*WHAT IS EXPECTED*: Quote the lines below word for word, starting at the very first one and ending at the line that contains "我颤抖着唇，小心翼翼望向他。", with that line included. Leave out the pictures.

*RECORDS TO USE*:

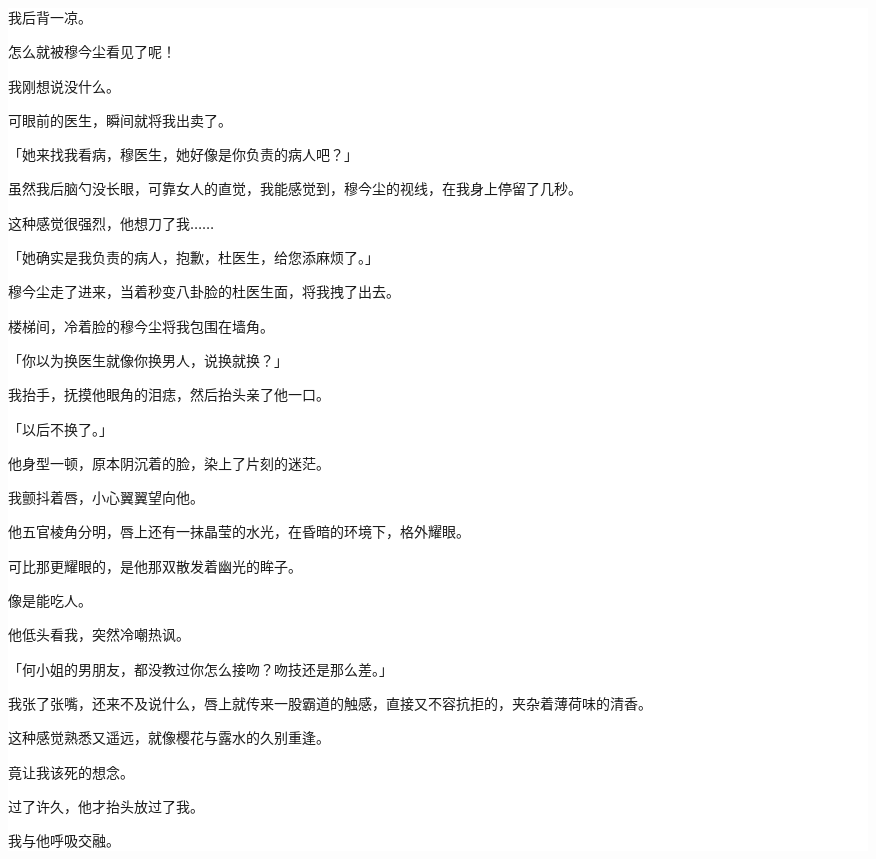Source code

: 我后背一凉。


怎么就被穆今尘看见了呢！


我刚想说没什么。


可眼前的医生，瞬间就将我出卖了。


「她来找我看病，穆医生，她好像是你负责的病人吧？」


虽然我后脑勺没长眼，可靠女人的直觉，我能感觉到，穆今尘的视线，在我身上停留了几秒。


这种感觉很强烈，他想刀了我……


「她确实是我负责的病人，抱歉，杜医生，给您添麻烦了。」


穆今尘走了进来，当着秒变八卦脸的杜医生面，将我拽了出去。


楼梯间，冷着脸的穆今尘将我包围在墙角。


「你以为换医生就像你换男人，说换就换？」


我抬手，抚摸他眼角的泪痣，然后抬头亲了他一口。


「以后不换了。」


他身型一顿，原本阴沉着的脸，染上了片刻的迷茫。


我颤抖着唇，小心翼翼望向他。


他五官棱角分明，唇上还有一抹晶莹的水光，在昏暗的环境下，格外耀眼。


可比那更耀眼的，是他那双散发着幽光的眸子。


像是能吃人。


他低头看我，突然冷嘲热讽。


「何小姐的男朋友，都没教过你怎么接吻？吻技还是那么差。」


我张了张嘴，还来不及说什么，唇上就传来一股霸道的触感，直接又不容抗拒的，夹杂着薄荷味的清香。


这种感觉熟悉又遥远，就像樱花与露水的久别重逢。


竟让我该死的想念。


过了许久，他才抬头放过了我。


我与他呼吸交融。
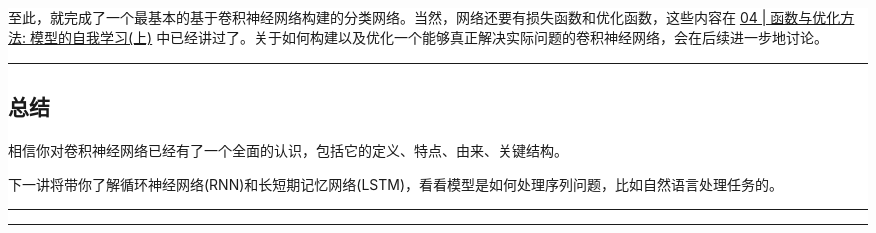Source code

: 
至此，就完成了一个最基本的基于卷积神经网络构建的分类网络。当然，网络还要有损失函数和优化函数，这些内容在 [04 | 函数与优化方法: 模型的自我学习(上)](lecture_4.md)
中已经讲过了。关于如何构建以及优化一个能够真正解决实际问题的卷积神经网络，会在后续进一步地讨论。

---

## 总结

相信你对卷积神经网络已经有了一个全面的认识，包括它的定义、特点、由来、关键结构。

下一讲将带你了解循环神经网络(RNN)和长短期记忆网络(LSTM)，看看模型是如何处理序列问题，比如自然语言处理任务的。

---
---

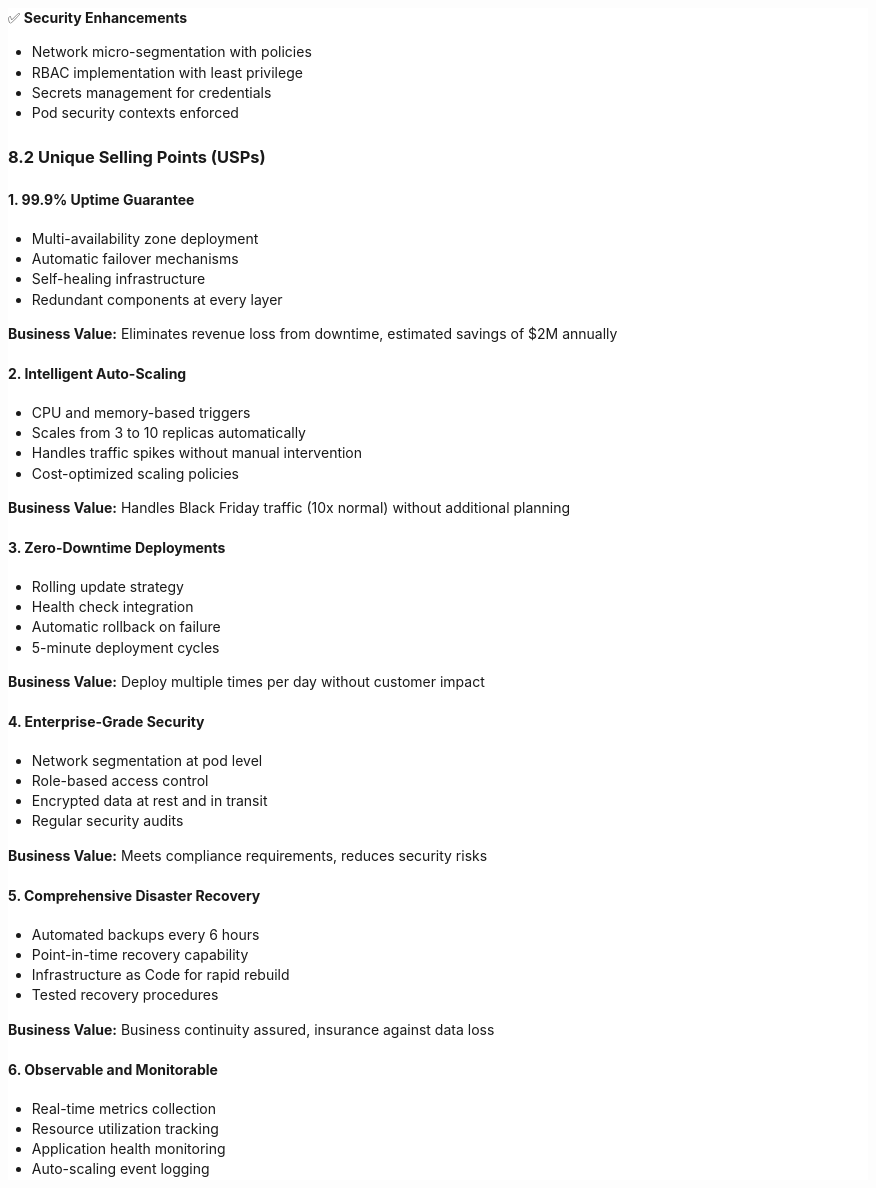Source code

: ✅ **Security Enhancements**
- Network micro-segmentation with policies
- RBAC implementation with least privilege
- Secrets management for credentials
- Pod security contexts enforced

### 8.2 Unique Selling Points (USPs)

#### 1. **99.9% Uptime Guarantee**
- Multi-availability zone deployment
- Automatic failover mechanisms
- Self-healing infrastructure
- Redundant components at every layer

**Business Value:** Eliminates revenue loss from downtime, estimated savings of $2M annually

#### 2. **Intelligent Auto-Scaling**
- CPU and memory-based triggers
- Scales from 3 to 10 replicas automatically
- Handles traffic spikes without manual intervention
- Cost-optimized scaling policies

**Business Value:** Handles Black Friday traffic (10x normal) without additional planning

#### 3. **Zero-Downtime Deployments**
- Rolling update strategy
- Health check integration
- Automatic rollback on failure
- 5-minute deployment cycles

**Business Value:** Deploy multiple times per day without customer impact

#### 4. **Enterprise-Grade Security**
- Network segmentation at pod level
- Role-based access control
- Encrypted data at rest and in transit
- Regular security audits

**Business Value:** Meets compliance requirements, reduces security risks

#### 5. **Comprehensive Disaster Recovery**
- Automated backups every 6 hours
- Point-in-time recovery capability
- Infrastructure as Code for rapid rebuild
- Tested recovery procedures

**Business Value:** Business continuity assured, insurance against data loss

#### 6. **Observable and Monitorable**
- Real-time metrics collection
- Resource utilization tracking
- Application health monitoring
- Auto-scaling event logging
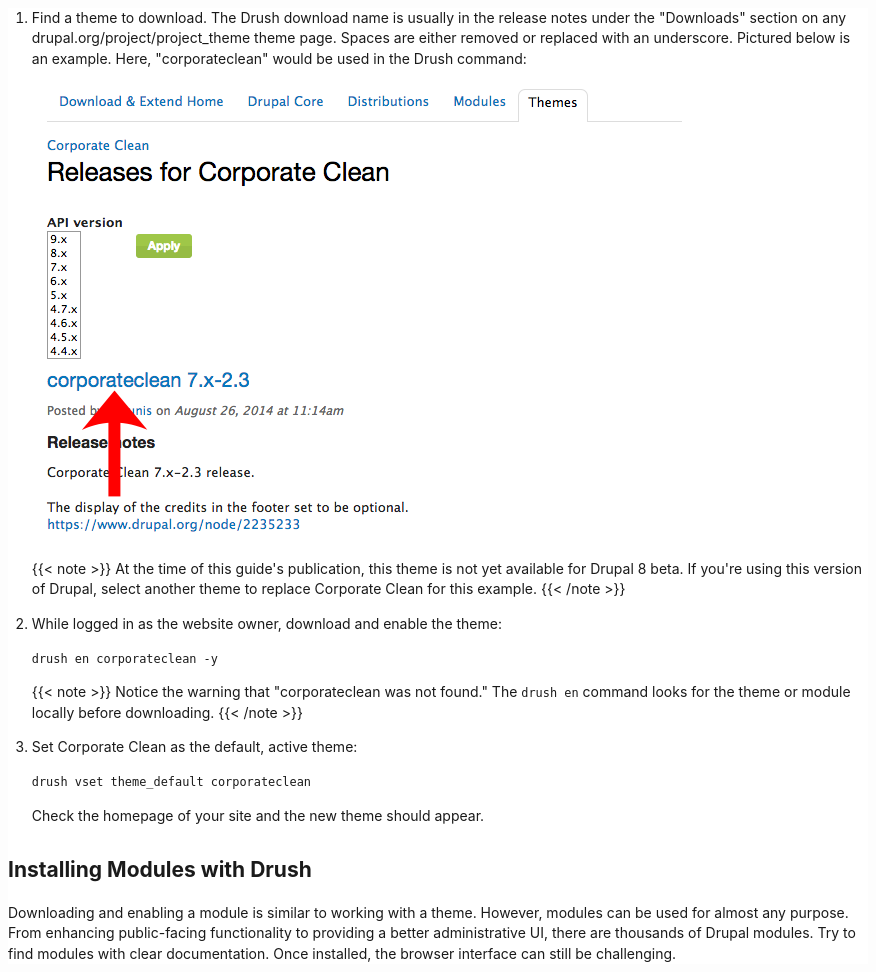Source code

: 1. Find a theme to download. The Drush download name is usually in the release notes under the "Downloads" section on any drupal.org/project/project_theme theme page. Spaces are either removed or replaced with an underscore. Pictured below is an example. Here, "corporateclean" would be used in the Drush command:

    [![Corporate Clean Drupal Theme Notes.](/content/assets/corporate-clean-drupal-theme-name.png)](/content/assets/corporate-clean-drupal-theme-name.png)

   {{< note >}}
At the time of this guide's publication, this theme is not yet available for Drupal 8 beta. If you're using this version of Drupal, select another theme to replace Corporate Clean for this example.
{{< /note >}}

2. While logged in as the website owner, download and enable the theme:

       drush en corporateclean -y

     {{< note >}}
Notice the warning that "corporateclean was not found." The `drush en` command looks for the theme or module locally before downloading.
{{< /note >}}

3. Set Corporate Clean as the default, active theme:

       drush vset theme_default corporateclean

   Check the homepage of your site and the new theme should appear.

## Installing Modules with Drush

Downloading and enabling a module is similar to working with a theme. However, modules can be used for almost any purpose. From enhancing public-facing functionality to providing a better administrative UI, there are thousands of Drupal modules. Try to find modules with clear documentation. Once installed, the browser interface can still be challenging.
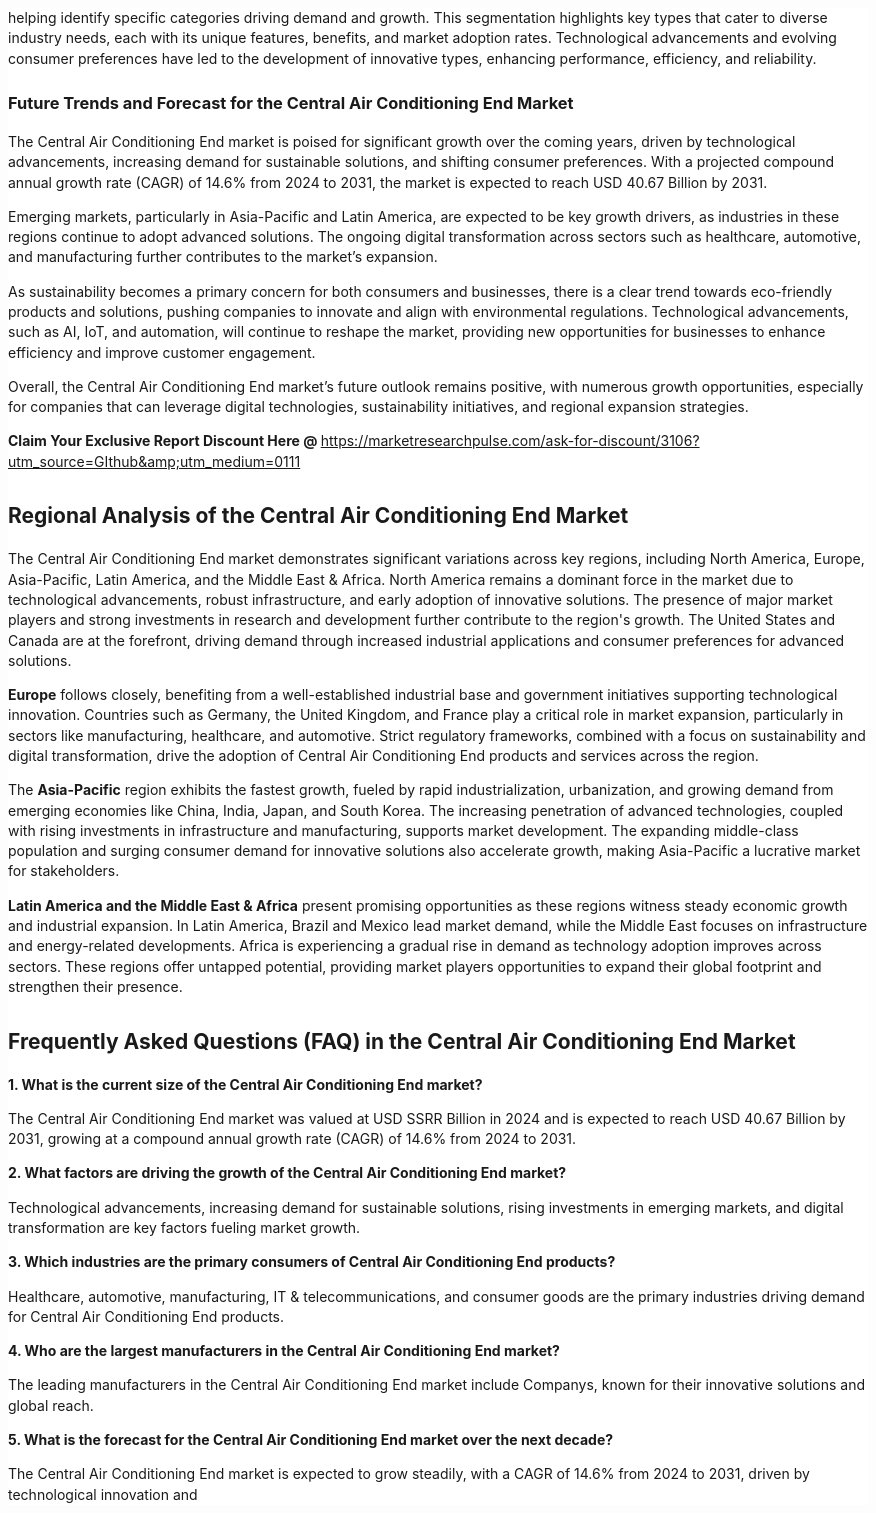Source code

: helping identify specific categories driving demand and growth. This segmentation highlights key types that cater to diverse industry needs, each with its unique features, benefits, and market adoption rates. Technological advancements and evolving consumer preferences have led to the development of innovative types, enhancing performance, efficiency, and reliability.</p><h3>Future Trends and Forecast for the Central Air Conditioning End Market</h3><p>The Central Air Conditioning End market is poised for significant growth over the coming years, driven by technological advancements, increasing demand for sustainable solutions, and shifting consumer preferences. With a projected compound annual growth rate (CAGR) of 14.6% from 2024 to 2031, the market is expected to reach USD 40.67 Billion by 2031.</p><p>Emerging markets, particularly in Asia-Pacific and Latin America, are expected to be key growth drivers, as industries in these regions continue to adopt advanced solutions. The ongoing digital transformation across sectors such as healthcare, automotive, and manufacturing further contributes to the market&rsquo;s expansion.</p><p>As sustainability becomes a primary concern for both consumers and businesses, there is a clear trend towards eco-friendly products and solutions, pushing companies to innovate and align with environmental regulations. Technological advancements, such as AI, IoT, and automation, will continue to reshape the market, providing new opportunities for businesses to enhance efficiency and improve customer engagement.</p><p>Overall, the Central Air Conditioning End market&rsquo;s future outlook remains positive, with numerous growth opportunities, especially for companies that can leverage digital technologies, sustainability initiatives, and regional expansion strategies.</p><p><strong>Claim Your Exclusive Report Discount Here @ </strong><a href="https://marketresearchpulse.com/ask-for-discount/3106?utm_source=GIthub&amp;utm_medium=0111">https://marketresearchpulse.com/ask-for-discount/3106?utm_source=GIthub&amp;utm_medium=0111</a></p><h2><strong>Regional Analysis of the Central Air Conditioning End Market</strong></h2><p>The Central Air Conditioning End market demonstrates significant variations across key regions, including North America, Europe, Asia-Pacific, Latin America, and the Middle East &amp; Africa. North America remains a dominant force in the market due to technological advancements, robust infrastructure, and early adoption of innovative solutions. The presence of major market players and strong investments in research and development further contribute to the region's growth. The United States and Canada are at the forefront, driving demand through increased industrial applications and consumer preferences for advanced solutions.</p><p><strong>Europe</strong> follows closely, benefiting from a well-established industrial base and government initiatives supporting technological innovation. Countries such as Germany, the United Kingdom, and France play a critical role in market expansion, particularly in sectors like manufacturing, healthcare, and automotive. Strict regulatory frameworks, combined with a focus on sustainability and digital transformation, drive the adoption of Central Air Conditioning End products and services across the region.</p><p>The <strong>Asia-Pacific</strong> region exhibits the fastest growth, fueled by rapid industrialization, urbanization, and growing demand from emerging economies like China, India, Japan, and South Korea. The increasing penetration of advanced technologies, coupled with rising investments in infrastructure and manufacturing, supports market development. The expanding middle-class population and surging consumer demand for innovative solutions also accelerate growth, making Asia-Pacific a lucrative market for stakeholders.</p><p><strong>Latin America and the Middle East &amp; Africa</strong> present promising opportunities as these regions witness steady economic growth and industrial expansion. In Latin America, Brazil and Mexico lead market demand, while the Middle East focuses on infrastructure and energy-related developments. Africa is experiencing a gradual rise in demand as technology adoption improves across sectors. These regions offer untapped potential, providing market players opportunities to expand their global footprint and strengthen their presence.</p><h2><strong>Frequently Asked Questions (FAQ) in the Central Air Conditioning End Market</strong></h2><p><strong>1. What is the current size of the Central Air Conditioning End market?</strong></p><p>The Central Air Conditioning End market was valued at USD SSRR Billion in 2024 and is expected to reach USD 40.67 Billion by 2031, growing at a compound annual growth rate (CAGR) of 14.6% from 2024 to 2031.</p><p><strong>2. What factors are driving the growth of the Central Air Conditioning End market?</strong></p><p>Technological advancements, increasing demand for sustainable solutions, rising investments in emerging markets, and digital transformation are key factors fueling market growth.</p><p><strong>3. Which industries are the primary consumers of Central Air Conditioning End products?</strong></p><p>Healthcare, automotive, manufacturing, IT &amp; telecommunications, and consumer goods are the primary industries driving demand for Central Air Conditioning End products.</p><p><strong>4. Who are the largest manufacturers in the Central Air Conditioning End market?</strong></p><p>The leading manufacturers in the Central Air Conditioning End market include Companys, known for their innovative solutions and global reach.</p><p><strong>5. What is the forecast for the Central Air Conditioning End market over the next decade?</strong></p><p>The Central Air Conditioning End market is expected to grow steadily, with a CAGR of 14.6% from 2024 to 2031, driven by technological innovation and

*WRITTEN SOLUTION*:
Source code

: 我后背一凉。


怎么就被穆今尘看见了呢！


我刚想说没什么。


可眼前的医生，瞬间就将我出卖了。


「她来找我看病，穆医生，她好像是你负责的病人吧？」


虽然我后脑勺没长眼，可靠女人的直觉，我能感觉到，穆今尘的视线，在我身上停留了几秒。


这种感觉很强烈，他想刀了我……


「她确实是我负责的病人，抱歉，杜医生，给您添麻烦了。」


穆今尘走了进来，当着秒变八卦脸的杜医生面，将我拽了出去。


楼梯间，冷着脸的穆今尘将我包围在墙角。


「你以为换医生就像你换男人，说换就换？」


我抬手，抚摸他眼角的泪痣，然后抬头亲了他一口。


「以后不换了。」


他身型一顿，原本阴沉着的脸，染上了片刻的迷茫。


我颤抖着唇，小心翼翼望向他。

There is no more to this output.